Mental accounting leads us to hoard money in a savings account that earns 0.3% interest while keeping a high balance on a 15%-interest credit card. We like the psychological comfort we get from having money in the bank, even though transferring cash from savings to pay off a credit-card balance can essentially "earn" us a quick 14.7%.
Under the rules of traditional economics, mental accounting shouldn't exist because money is fungible -- one dollar is exchangeable with another dollar. But we all know that's not how it works. For instance, it's painful to use dollars from your vacation fund to replace a broken furnace.
And we regularly suck the fungibility right out of money. Instead of giving perfectly liquid cash as a present, we buy someone a gift card.

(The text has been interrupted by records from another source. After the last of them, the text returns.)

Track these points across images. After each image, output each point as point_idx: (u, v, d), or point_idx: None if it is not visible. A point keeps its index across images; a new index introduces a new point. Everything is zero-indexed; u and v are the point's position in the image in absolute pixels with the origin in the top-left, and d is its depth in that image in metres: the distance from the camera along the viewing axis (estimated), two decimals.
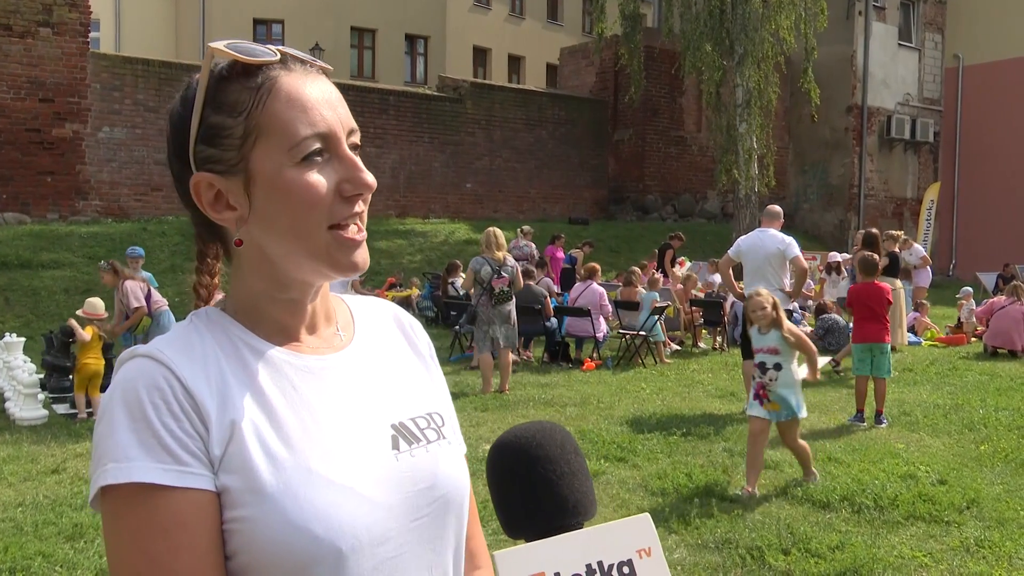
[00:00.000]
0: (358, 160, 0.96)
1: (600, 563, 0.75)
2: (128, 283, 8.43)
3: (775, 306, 5.52)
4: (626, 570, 0.75)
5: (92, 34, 16.54)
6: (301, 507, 0.87)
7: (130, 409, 0.87)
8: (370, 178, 0.95)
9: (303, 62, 0.97)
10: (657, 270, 14.72)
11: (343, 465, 0.92)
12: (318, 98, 0.94)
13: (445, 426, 1.06)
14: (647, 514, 0.78)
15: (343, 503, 0.90)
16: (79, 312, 7.89)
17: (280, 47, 0.97)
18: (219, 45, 0.93)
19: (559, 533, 0.76)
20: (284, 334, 1.00)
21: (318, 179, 0.93)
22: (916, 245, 15.32)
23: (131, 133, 16.62)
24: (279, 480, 0.88)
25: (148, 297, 8.54)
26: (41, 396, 7.78)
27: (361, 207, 0.97)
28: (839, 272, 15.42)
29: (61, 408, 8.10)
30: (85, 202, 16.14)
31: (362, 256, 0.97)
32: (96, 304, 7.88)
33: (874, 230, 10.73)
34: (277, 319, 1.00)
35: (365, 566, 0.90)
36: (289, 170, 0.93)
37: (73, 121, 15.80)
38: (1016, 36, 25.21)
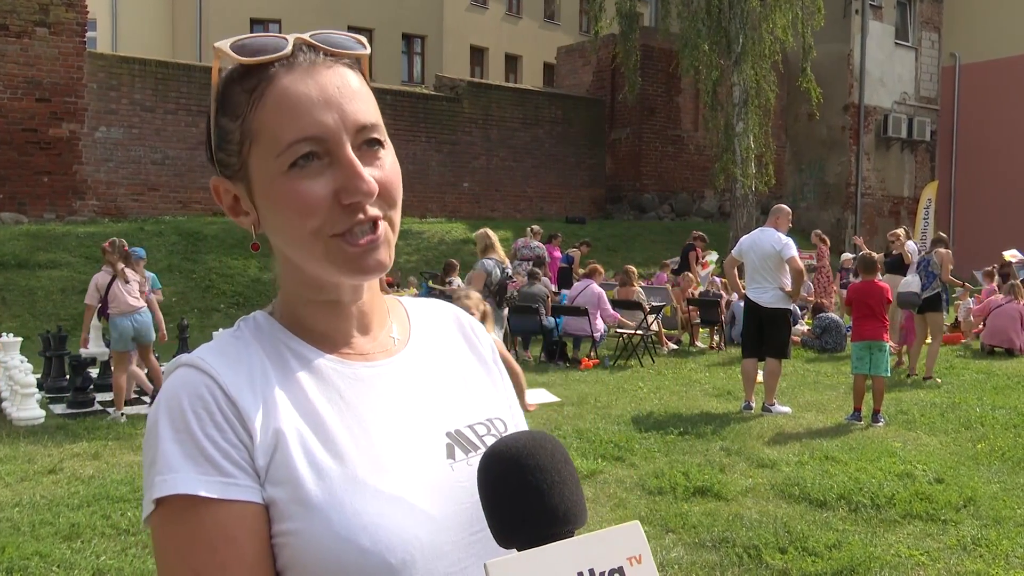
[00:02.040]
0: (358, 165, 0.87)
1: (591, 571, 0.75)
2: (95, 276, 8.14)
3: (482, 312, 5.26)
4: None
5: (89, 34, 16.51)
6: (347, 518, 0.84)
7: (173, 420, 0.84)
8: (370, 185, 0.87)
9: (316, 50, 0.91)
10: (679, 272, 14.83)
11: (393, 475, 0.88)
12: (314, 97, 0.87)
13: (508, 431, 1.00)
14: (637, 522, 0.78)
15: (392, 514, 0.86)
16: None
17: (301, 35, 0.91)
18: (222, 45, 0.88)
19: (550, 542, 0.77)
20: (331, 339, 0.96)
21: (308, 188, 0.87)
22: (910, 243, 15.34)
23: (128, 133, 16.60)
24: (325, 491, 0.85)
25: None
26: (38, 396, 7.77)
27: (373, 212, 0.89)
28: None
29: (58, 408, 8.10)
30: (82, 202, 16.12)
31: (373, 260, 0.89)
32: None
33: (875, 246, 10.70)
34: (321, 322, 0.96)
35: None
36: (279, 178, 0.88)
37: (70, 121, 15.78)
38: (1012, 35, 25.24)
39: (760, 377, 8.36)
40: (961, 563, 4.32)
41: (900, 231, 12.67)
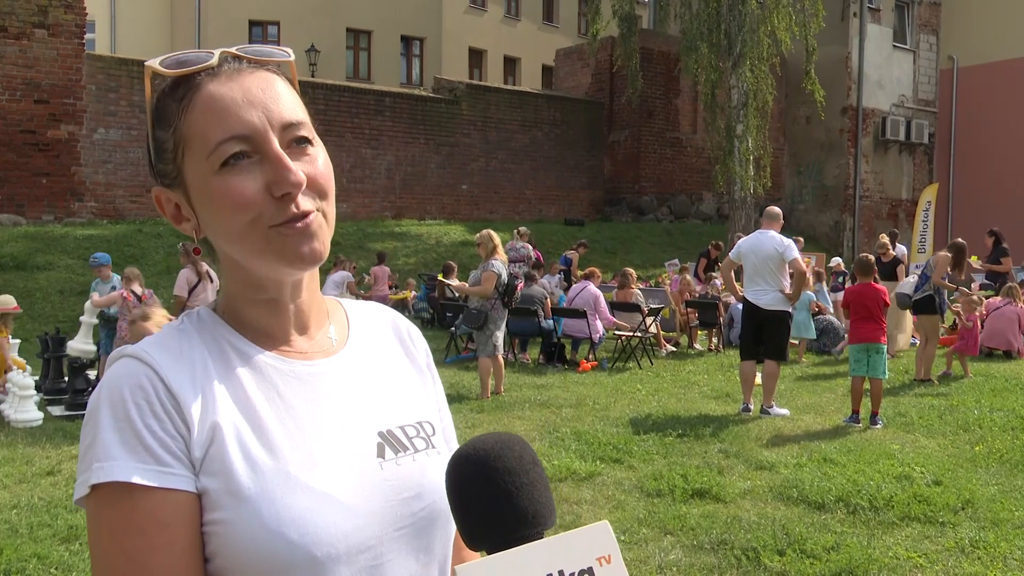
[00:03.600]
0: (285, 158, 0.91)
1: (561, 572, 0.76)
2: (183, 271, 8.80)
3: None
4: None
5: (87, 35, 16.53)
6: (277, 512, 0.87)
7: (114, 409, 0.87)
8: (297, 176, 0.91)
9: (240, 60, 0.95)
10: (694, 274, 14.98)
11: (323, 471, 0.92)
12: (237, 98, 0.92)
13: (435, 436, 1.04)
14: (606, 522, 0.79)
15: (320, 509, 0.89)
16: None
17: (230, 48, 0.96)
18: (152, 63, 0.93)
19: (519, 544, 0.77)
20: (271, 336, 0.99)
21: (240, 184, 0.90)
22: (899, 246, 15.39)
23: (126, 135, 16.60)
24: (257, 484, 0.88)
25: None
26: (36, 398, 7.77)
27: (305, 205, 0.92)
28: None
29: (56, 410, 8.09)
30: (80, 204, 16.12)
31: (308, 249, 0.93)
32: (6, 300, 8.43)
33: (960, 240, 10.57)
34: (261, 320, 0.99)
35: (343, 573, 0.89)
36: (211, 178, 0.92)
37: (68, 122, 15.78)
38: (1010, 37, 25.28)
39: (758, 379, 8.37)
40: (959, 565, 4.32)
41: (886, 238, 12.70)
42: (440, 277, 9.81)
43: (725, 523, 4.91)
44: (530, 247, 14.30)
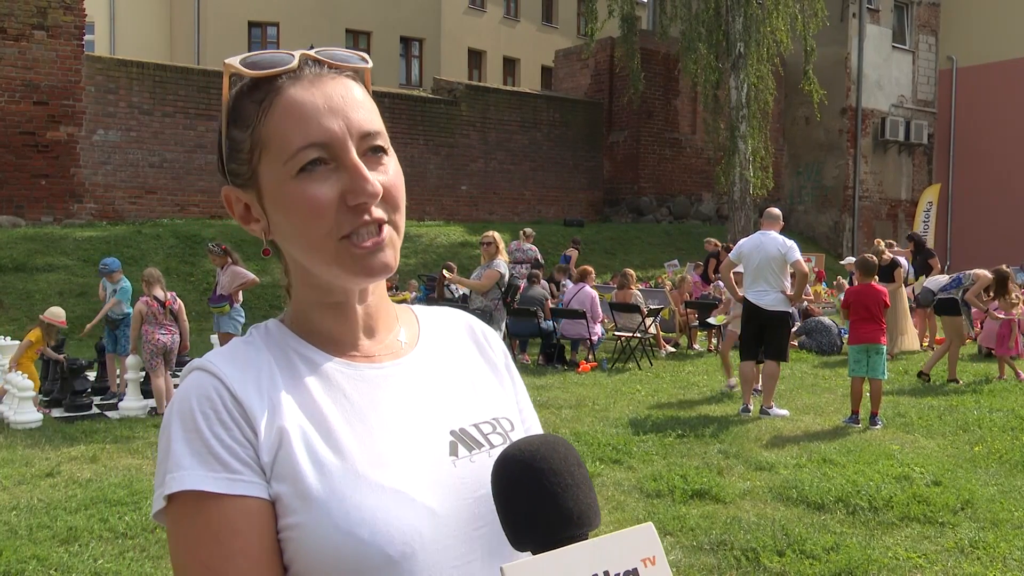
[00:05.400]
0: (363, 168, 0.91)
1: (606, 572, 0.76)
2: (234, 268, 9.13)
3: None
4: None
5: (86, 37, 16.54)
6: (347, 511, 0.86)
7: (184, 420, 0.88)
8: (375, 186, 0.91)
9: (320, 64, 0.95)
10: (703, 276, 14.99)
11: (394, 470, 0.91)
12: (319, 105, 0.92)
13: (514, 431, 1.03)
14: (651, 523, 0.79)
15: (391, 507, 0.88)
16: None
17: (307, 51, 0.96)
18: (232, 61, 0.93)
19: (564, 544, 0.78)
20: (338, 342, 0.99)
21: (317, 191, 0.91)
22: (900, 259, 15.38)
23: (126, 136, 16.60)
24: (325, 485, 0.88)
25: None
26: (36, 399, 7.77)
27: (378, 214, 0.93)
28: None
29: (56, 411, 8.09)
30: (80, 205, 16.12)
31: (379, 262, 0.93)
32: (57, 312, 8.65)
33: (1005, 268, 10.29)
34: (328, 326, 0.99)
35: (422, 574, 0.88)
36: (288, 183, 0.92)
37: (68, 124, 15.79)
38: (1009, 38, 25.29)
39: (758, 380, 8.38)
40: (959, 565, 4.32)
41: (882, 244, 12.71)
42: (444, 272, 9.82)
43: (725, 524, 4.91)
44: (535, 248, 14.30)
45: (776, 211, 8.50)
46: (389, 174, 0.95)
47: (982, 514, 5.10)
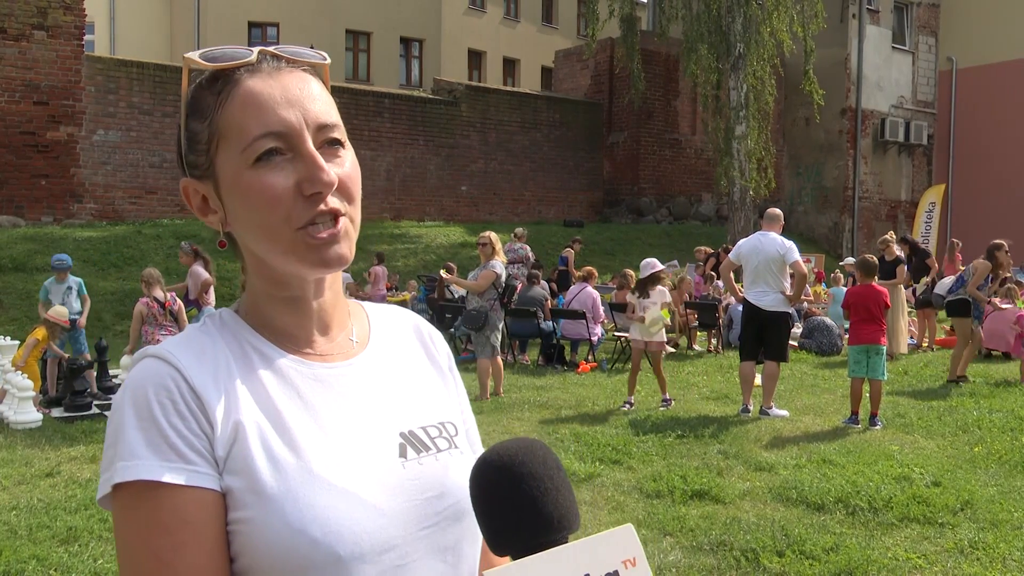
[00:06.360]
0: (319, 158, 0.92)
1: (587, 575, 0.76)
2: (193, 268, 9.31)
3: None
4: None
5: (86, 37, 16.55)
6: (300, 510, 0.87)
7: (138, 409, 0.88)
8: (330, 176, 0.92)
9: (279, 59, 0.97)
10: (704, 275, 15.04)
11: (346, 470, 0.92)
12: (276, 96, 0.93)
13: (458, 436, 1.05)
14: (631, 524, 0.79)
15: (343, 507, 0.89)
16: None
17: (266, 47, 0.97)
18: (192, 55, 0.95)
19: (545, 548, 0.77)
20: (293, 337, 1.00)
21: (273, 180, 0.92)
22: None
23: (126, 136, 16.61)
24: (280, 482, 0.88)
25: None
26: (36, 399, 7.77)
27: (334, 204, 0.94)
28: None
29: (55, 411, 8.09)
30: (80, 205, 16.12)
31: (335, 253, 0.94)
32: (61, 311, 8.68)
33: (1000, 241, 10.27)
34: (283, 320, 1.00)
35: (368, 573, 0.89)
36: (245, 172, 0.93)
37: (68, 124, 15.79)
38: (1009, 39, 25.29)
39: (758, 380, 8.37)
40: (958, 566, 4.32)
41: (890, 237, 12.69)
42: (443, 272, 9.83)
43: (724, 524, 4.91)
44: (528, 248, 14.33)
45: (776, 212, 8.50)
46: (345, 167, 0.96)
47: (982, 515, 5.09)
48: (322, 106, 0.96)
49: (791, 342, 10.32)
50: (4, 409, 7.77)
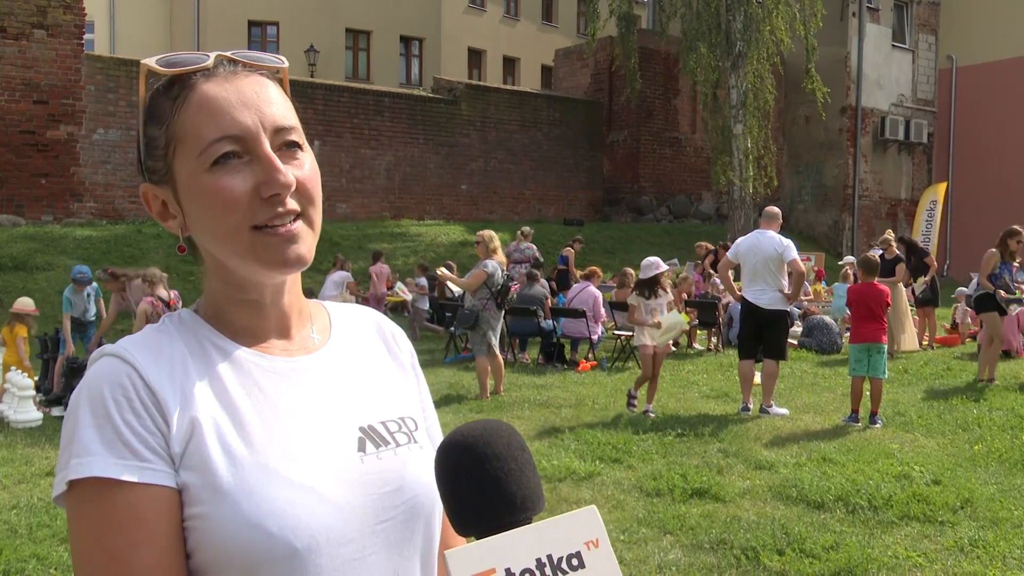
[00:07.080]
0: (275, 160, 0.92)
1: (550, 556, 0.77)
2: (134, 284, 9.28)
3: None
4: (575, 562, 0.77)
5: (86, 36, 16.54)
6: (257, 504, 0.88)
7: (93, 406, 0.88)
8: (287, 177, 0.92)
9: (235, 63, 0.97)
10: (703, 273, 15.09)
11: (303, 464, 0.92)
12: (232, 100, 0.93)
13: (418, 431, 1.05)
14: (594, 506, 0.80)
15: (300, 501, 0.90)
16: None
17: (224, 52, 0.97)
18: (148, 61, 0.95)
19: (508, 529, 0.78)
20: (252, 336, 1.00)
21: (230, 183, 0.92)
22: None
23: (126, 135, 16.59)
24: (236, 477, 0.88)
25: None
26: (36, 398, 7.77)
27: (292, 206, 0.94)
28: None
29: (56, 411, 8.09)
30: (79, 204, 16.12)
31: (293, 253, 0.94)
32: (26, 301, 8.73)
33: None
34: (242, 321, 1.00)
35: (324, 566, 0.90)
36: (202, 176, 0.93)
37: (67, 123, 15.79)
38: (1009, 37, 25.29)
39: (757, 379, 8.37)
40: (958, 564, 4.32)
41: (890, 235, 12.70)
42: (439, 270, 9.83)
43: (724, 523, 4.92)
44: (534, 247, 14.29)
45: (775, 210, 8.49)
46: (304, 169, 0.96)
47: (982, 513, 5.10)
48: (279, 109, 0.96)
49: (791, 341, 10.32)
50: (4, 408, 7.77)
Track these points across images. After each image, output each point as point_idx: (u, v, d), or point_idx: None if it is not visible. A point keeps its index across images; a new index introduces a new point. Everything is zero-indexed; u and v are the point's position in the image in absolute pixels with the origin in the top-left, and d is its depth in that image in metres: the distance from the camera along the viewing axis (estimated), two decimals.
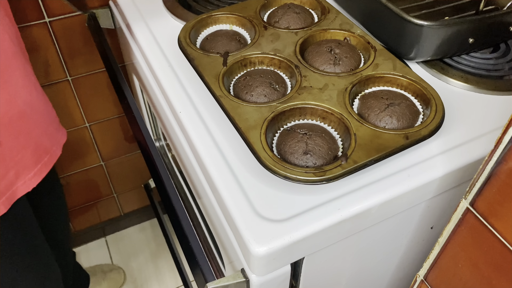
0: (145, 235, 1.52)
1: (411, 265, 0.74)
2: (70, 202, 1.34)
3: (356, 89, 0.60)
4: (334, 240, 0.53)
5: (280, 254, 0.48)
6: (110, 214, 1.47)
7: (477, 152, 0.56)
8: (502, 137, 0.34)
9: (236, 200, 0.51)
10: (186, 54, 0.65)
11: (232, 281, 0.52)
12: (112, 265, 1.44)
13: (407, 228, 0.63)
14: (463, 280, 0.43)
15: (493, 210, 0.36)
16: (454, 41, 0.65)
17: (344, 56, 0.63)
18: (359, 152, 0.51)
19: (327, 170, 0.49)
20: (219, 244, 0.66)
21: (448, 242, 0.43)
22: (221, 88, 0.59)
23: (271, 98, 0.59)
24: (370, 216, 0.53)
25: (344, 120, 0.55)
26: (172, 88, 0.66)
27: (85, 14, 0.96)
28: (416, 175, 0.53)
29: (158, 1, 0.84)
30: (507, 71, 0.68)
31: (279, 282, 0.53)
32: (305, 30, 0.68)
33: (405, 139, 0.53)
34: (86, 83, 1.09)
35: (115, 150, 1.29)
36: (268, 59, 0.64)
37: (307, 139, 0.53)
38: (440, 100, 0.57)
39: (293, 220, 0.49)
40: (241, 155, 0.56)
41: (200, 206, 0.74)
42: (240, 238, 0.50)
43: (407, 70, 0.61)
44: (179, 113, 0.62)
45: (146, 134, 0.72)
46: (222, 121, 0.59)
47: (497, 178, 0.35)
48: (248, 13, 0.72)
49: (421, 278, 0.48)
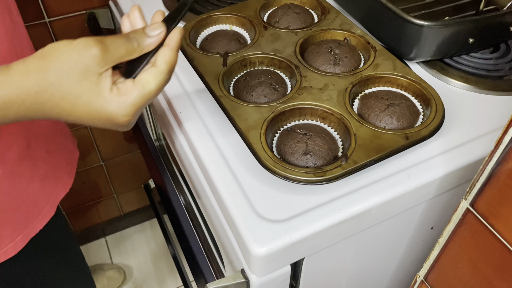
0: (145, 235, 1.52)
1: (411, 265, 0.74)
2: (70, 202, 1.34)
3: (356, 89, 0.60)
4: (334, 240, 0.53)
5: (280, 254, 0.48)
6: (110, 214, 1.47)
7: (477, 152, 0.56)
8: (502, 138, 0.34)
9: (236, 200, 0.51)
10: (186, 54, 0.65)
11: (232, 281, 0.52)
12: (112, 265, 1.44)
13: (407, 228, 0.63)
14: (463, 280, 0.43)
15: (493, 210, 0.36)
16: (454, 41, 0.65)
17: (344, 56, 0.63)
18: (359, 152, 0.51)
19: (327, 171, 0.49)
20: (219, 244, 0.66)
21: (448, 242, 0.43)
22: (221, 88, 0.59)
23: (271, 98, 0.59)
24: (370, 217, 0.53)
25: (344, 120, 0.55)
26: (172, 88, 0.66)
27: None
28: (416, 176, 0.53)
29: (158, 1, 0.84)
30: (507, 71, 0.68)
31: (279, 282, 0.53)
32: (305, 30, 0.68)
33: (405, 139, 0.53)
34: None
35: (115, 150, 1.29)
36: (268, 59, 0.64)
37: (307, 140, 0.53)
38: (440, 100, 0.57)
39: (293, 220, 0.49)
40: (241, 156, 0.56)
41: (200, 206, 0.74)
42: (240, 238, 0.49)
43: (407, 70, 0.61)
44: (179, 113, 0.62)
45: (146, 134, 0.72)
46: (222, 121, 0.59)
47: (497, 178, 0.35)
48: (248, 13, 0.72)
49: (421, 278, 0.48)
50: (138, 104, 0.38)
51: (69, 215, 1.37)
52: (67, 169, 0.75)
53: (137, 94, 0.38)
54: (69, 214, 1.37)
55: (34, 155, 0.63)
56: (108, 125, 0.39)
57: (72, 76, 0.36)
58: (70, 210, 1.36)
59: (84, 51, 0.36)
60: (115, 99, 0.37)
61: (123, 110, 0.37)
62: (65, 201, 1.31)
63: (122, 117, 0.37)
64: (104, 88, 0.36)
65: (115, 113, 0.37)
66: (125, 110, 0.37)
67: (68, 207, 1.35)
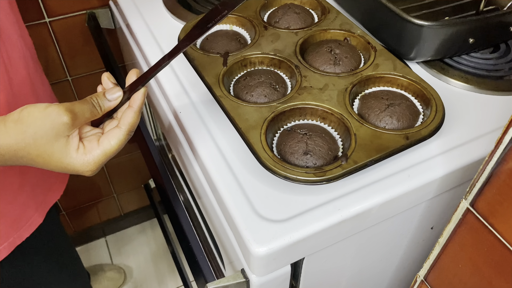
0: (145, 235, 1.52)
1: (411, 265, 0.74)
2: (70, 202, 1.34)
3: (356, 89, 0.60)
4: (334, 240, 0.53)
5: (280, 254, 0.48)
6: (110, 214, 1.47)
7: (477, 152, 0.56)
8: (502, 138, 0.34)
9: (236, 200, 0.51)
10: (186, 54, 0.65)
11: (232, 281, 0.52)
12: (112, 265, 1.44)
13: (407, 228, 0.63)
14: (463, 280, 0.43)
15: (493, 210, 0.36)
16: (454, 41, 0.65)
17: (344, 56, 0.63)
18: (359, 152, 0.51)
19: (327, 171, 0.49)
20: (219, 244, 0.66)
21: (449, 242, 0.43)
22: (221, 88, 0.59)
23: (271, 98, 0.59)
24: (370, 217, 0.53)
25: (344, 120, 0.55)
26: (171, 88, 0.66)
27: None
28: (416, 176, 0.53)
29: (158, 1, 0.84)
30: (507, 71, 0.68)
31: (279, 282, 0.53)
32: (305, 30, 0.68)
33: (405, 139, 0.53)
34: (86, 83, 1.09)
35: None
36: (268, 59, 0.64)
37: (307, 139, 0.53)
38: (440, 100, 0.57)
39: (293, 220, 0.49)
40: (241, 155, 0.56)
41: (200, 206, 0.74)
42: (240, 238, 0.49)
43: (407, 70, 0.61)
44: (179, 113, 0.62)
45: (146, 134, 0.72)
46: (222, 121, 0.59)
47: (497, 178, 0.35)
48: (248, 13, 0.72)
49: (421, 278, 0.48)
50: (100, 161, 0.45)
51: (69, 215, 1.37)
52: (59, 177, 0.75)
53: (100, 153, 0.45)
54: (69, 214, 1.37)
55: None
56: (75, 174, 0.46)
57: (46, 138, 0.43)
58: (70, 210, 1.36)
59: (57, 119, 0.42)
60: (80, 157, 0.44)
61: (87, 167, 0.45)
62: (65, 201, 1.32)
63: (86, 172, 0.45)
64: (71, 149, 0.44)
65: (80, 169, 0.45)
66: (88, 166, 0.45)
67: (68, 207, 1.34)
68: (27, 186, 0.66)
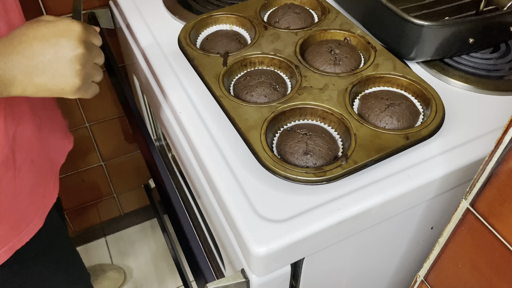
0: (145, 235, 1.52)
1: (411, 265, 0.74)
2: (71, 202, 1.34)
3: (356, 89, 0.60)
4: (334, 240, 0.53)
5: (280, 254, 0.48)
6: (110, 214, 1.47)
7: (477, 152, 0.56)
8: (502, 138, 0.34)
9: (236, 200, 0.51)
10: (186, 54, 0.65)
11: (232, 281, 0.52)
12: (112, 265, 1.44)
13: (407, 228, 0.63)
14: (463, 280, 0.43)
15: (493, 210, 0.36)
16: (454, 41, 0.65)
17: (344, 56, 0.63)
18: (359, 152, 0.51)
19: (327, 171, 0.49)
20: (219, 244, 0.66)
21: (449, 242, 0.43)
22: (221, 88, 0.59)
23: (271, 98, 0.59)
24: (370, 217, 0.53)
25: (344, 120, 0.55)
26: (172, 88, 0.66)
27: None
28: (416, 176, 0.53)
29: (158, 1, 0.84)
30: (507, 71, 0.68)
31: (279, 282, 0.53)
32: (305, 30, 0.68)
33: (405, 139, 0.53)
34: None
35: (115, 150, 1.29)
36: (268, 59, 0.64)
37: (307, 139, 0.53)
38: (440, 100, 0.57)
39: (293, 220, 0.49)
40: (241, 155, 0.56)
41: (200, 206, 0.74)
42: (240, 238, 0.50)
43: (407, 70, 0.61)
44: (179, 113, 0.62)
45: (146, 134, 0.72)
46: (222, 121, 0.59)
47: (497, 178, 0.35)
48: (248, 13, 0.72)
49: (421, 278, 0.48)
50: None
51: (69, 215, 1.37)
52: (51, 179, 0.75)
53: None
54: (69, 214, 1.37)
55: (20, 168, 0.63)
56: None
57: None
58: (70, 210, 1.36)
59: None
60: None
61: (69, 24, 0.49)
62: (65, 201, 1.32)
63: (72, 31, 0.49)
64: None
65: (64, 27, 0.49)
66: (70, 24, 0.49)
67: (68, 207, 1.34)
68: (25, 189, 0.66)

That limits the money's utility, but it also scores in the recipient's mental "gift" account.
On a grand scale, the U.S. government learned a hard lesson about mental accounting in 2008. Remember when the feds gave us $96 billion in stimulus money so we'd spend it to boost the economy? Instead, we saved most of it, probably because checks from the U.S. Treasury don't go into our mental spending-spree account. (Uncle Sam should have mailed us $96 billion in gift cards.)
How to Benefit
Financial planners recognize that mental accounting is a powerful force, and they use it to their clients' benefit. For example, they know that many clients enjoy the thrill of trading securities. "It's something that's deeply rooted in a lot of us, and I don't try to change it," says Ara Oghoorian, a planner in Studio City, Cal. Instead, Oghoorian and other wise planners sequester trading in a small account -- 5% of total assets at most. If you have the itch to trade, scratch it with a mad-money account. It will save you from taking unnecessary risks with the lion's share of your investments. Planners also encourage investors not to view their portfolios as a collection of different accounts. If you do, you may be tempted to sell a specific asset that tanks, or buy more of one that has excelled -- in other words, sell low and buy high. Regard your portfolio as one account for a specific goal.
One particular quirk of mental accounting may be holding investors back from earning higher returns in this low-rate environment. Planner Bill Parsons of Scottsboro, Ala., sees clients who are wedded to the idea of an income account that collects interest payments from bonds and CDs. Often this account acts as a substitute for the paycheck retirees once received; but with interest rates so low, investors don't earn much.
The key, Parsons says, is to move clients from a mental account labeled "income" to the idea that "total return is the only thing that matters." He encourages them to hold more stocks and take gains for income.